И, не дождавшись ответа, купчина облапил Меркулова и стал целовать его со щеки на щеку.
— Какие бы цены на тюленя завтра ни стали, тотчас сполна чистоганом плачу, — говорил Василий Петрович. — Слова не вымолвлю, разом на стол все до последней копейки. Помни только давешний уговорец, — гривну с рубля скостить… Уговор пуще денег… Да ну же, пойдем!.. Чего еще корячиться-то?.. Зовут не на беду, а на еду, а ты еще упираешься!.. Еда, любезный ты мой, во всяком разе первеющее дело!.. Чтоб мы были без еды?.. Опостылел бы тогда весь белый свет. А я и на предбудущую ярманку и навсегда твой покупатель. Коли хорошо пойдет завод, втрое, вчетверо больше буду брать у тебя… Только того из памяти не выкидывай — гривна скидки… Да ну же пойдем… Нечего тут еще кочевряжиться!.. Пойдем, говорю, — больно уж я возлюбил тебя. И потащил Меркулова за руку.

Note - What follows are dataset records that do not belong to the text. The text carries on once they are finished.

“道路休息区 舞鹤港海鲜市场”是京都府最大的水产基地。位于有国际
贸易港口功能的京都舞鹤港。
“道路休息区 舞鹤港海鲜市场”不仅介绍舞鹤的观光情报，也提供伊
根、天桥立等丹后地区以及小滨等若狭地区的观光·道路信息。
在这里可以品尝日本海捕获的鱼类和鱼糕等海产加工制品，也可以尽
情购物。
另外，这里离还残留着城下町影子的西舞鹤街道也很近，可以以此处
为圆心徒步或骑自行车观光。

А Митеньки все нет как нет. Что станешь делать? Пошел Никита Федорыч с безотвязным Морковниковым, хоть и больно ему того не хотелось. «Все равно,подумал, — не даст же покоя с своим хлебосольством. Теперь его ни крестом, ни пестом не отгонишь». И наказал коридорному, как только воротится Веденеев либо другой кто станет Меркулова спрашивать, тотчас бы повестил его.